§ THE TASK
Replace every occurrence of "Habo" with "HABO" throughout all the records below, leaving everything else unchanged. Write out the text of the records again with the pictures omitted.

------ RECORDS SHOWN

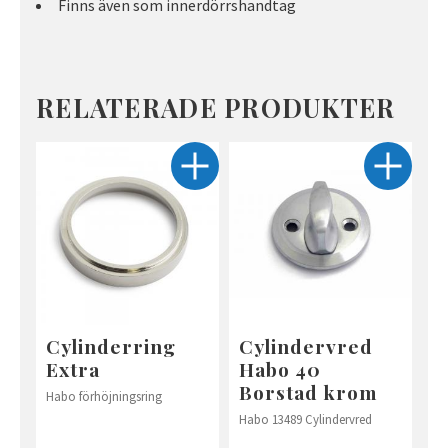
Finns även som innerdörrshandtag
RELATERADE PRODUKTER
Cylinderring
Cylindervred
Extra
Habo 40
Borstad krom
Habo förhöjningsring
Habo 13489 Cylindervred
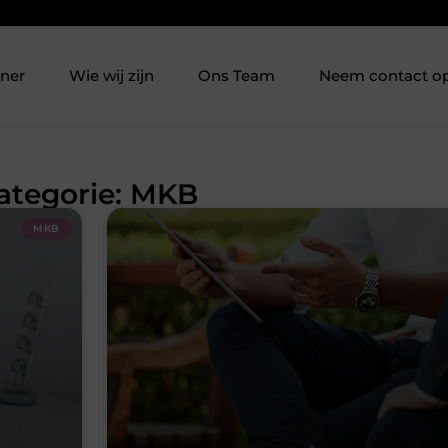
tner
Wie wij zijn
Ons Team
Neem contact o
Categorie: MKB
MKB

------------

§ WORKED SOLUTION
Finns även som innerdörrshandtag
RELATERADE PRODUKTER
Cylinderring
Cylindervred
Extra
HABO 40
Borstad krom
HABO förhöjningsring
HABO 13489 Cylindervred
tner
Wie wij zijn
Ons Team
Neem contact o
Categorie: MKB
MKB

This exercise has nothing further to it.